According to preliminary viewing figures from media research company Nielsen, 12.4 million people watched the three-hour show, down from 13.5 million last year when the Emmys were moved to avoid competition from popular football games.
If the early results hold up, that would make Sunday's Emmys on Fox one of the least viewed telecasts of the past five years. The show put on by the Academy of Television Arts and Sciences, which gives awards for programs and performances, received its lowest ever audience in 2008 when 12.2 million Americans tuned in.
Time magazine blogger James Poniewozik described Lynch, who won an Emmy last year for her acid-tongued cheerleader coach role in "Glee", as "game" in her hosting duties but said she "had only occasionally good material to work with."
Hollywood paper Variety, on the other hand, said Lynch proved an inspired choice both in her off-the-cuff remarks and in videotaped sketches that skewered some of the biggest stars and shows on U.S. television.
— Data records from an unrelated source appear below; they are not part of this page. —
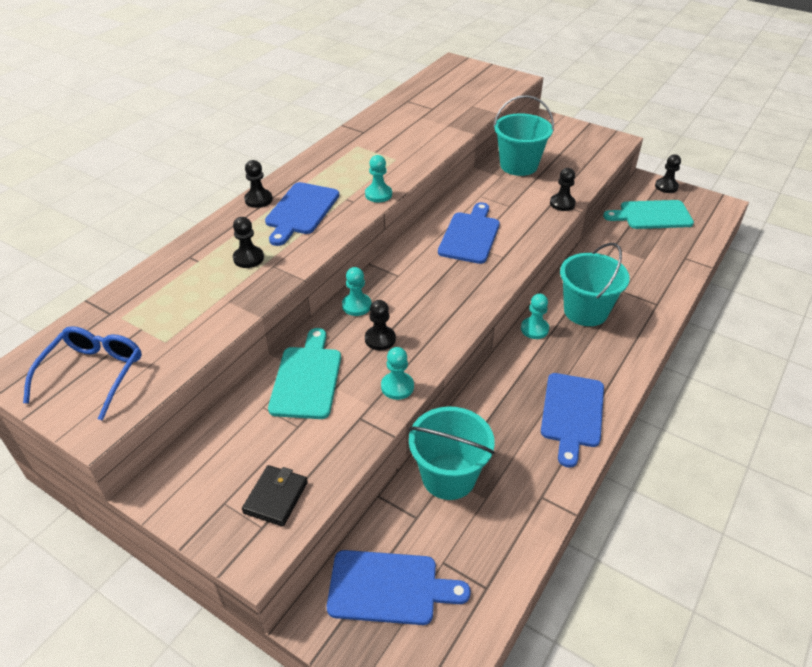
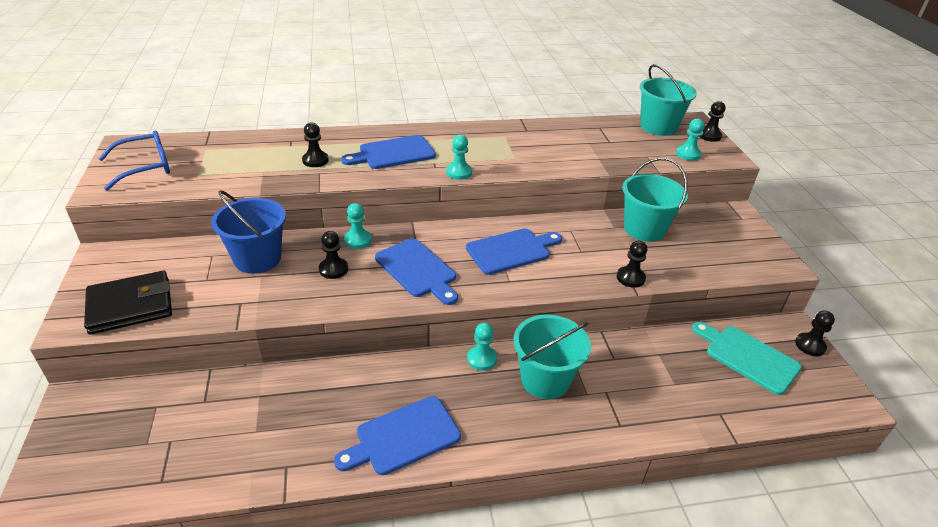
camera: 45 degrees right, 5 degrees down
black wallet [242,465,308,527] -> black wallet [84,271,172,335], size x1.64
black pawn [244,160,273,208] -> black pawn moved to [700,101,725,142]
turquoise cutting board [268,328,341,419] -> blue bucket [211,191,286,274]
blue cutting board [327,550,471,625] -> blue cutting board moved to [375,238,458,305]
turquoise pawn [381,347,414,400] -> turquoise pawn moved to [676,118,704,161]
turquoise bucket [409,406,495,500] -> turquoise bucket moved to [640,64,697,136]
"It may come as small comfort to Fox on a night when its shows failed to earn a single win, but the network knows how to throw a helluva of an Emmy Awards," wrote Variety's Andrew Wallenstein.
Entertainment Weekly's Ken Tucker called Lynch a "spunky, clever host". But for many critics, the best thing about the show was the touching moments when newcomers came up to the stage for the first time.
Six of the eight main acting awards went to Emmy first-timers, including Kyle Chandler for "Friday Night Lights", Julie Bowen and Ty Burell for "Modern Family, and popular winner Melissa McCarthy for comedy "Mike & Molly."
McCarthy's beauty pageant-style "crowning" and the impromptu lining up on stage of all six comedy actress nominees was seen as one of the highlights of Sunday's ceremony.
Advertising drama "Mad Men" and "Modern Family" took the top prizes again for best drama and comedy series.
Mary McNamara of the Los Angeles Times said "the host and the surprises kept things pleasant if not scintillating."
But Washington Post's Hank Stuever felt the show lacked originality, saying "the year's 'biggest night in television' fell flat in writing, performance and imagination, except in the most fleeting moments."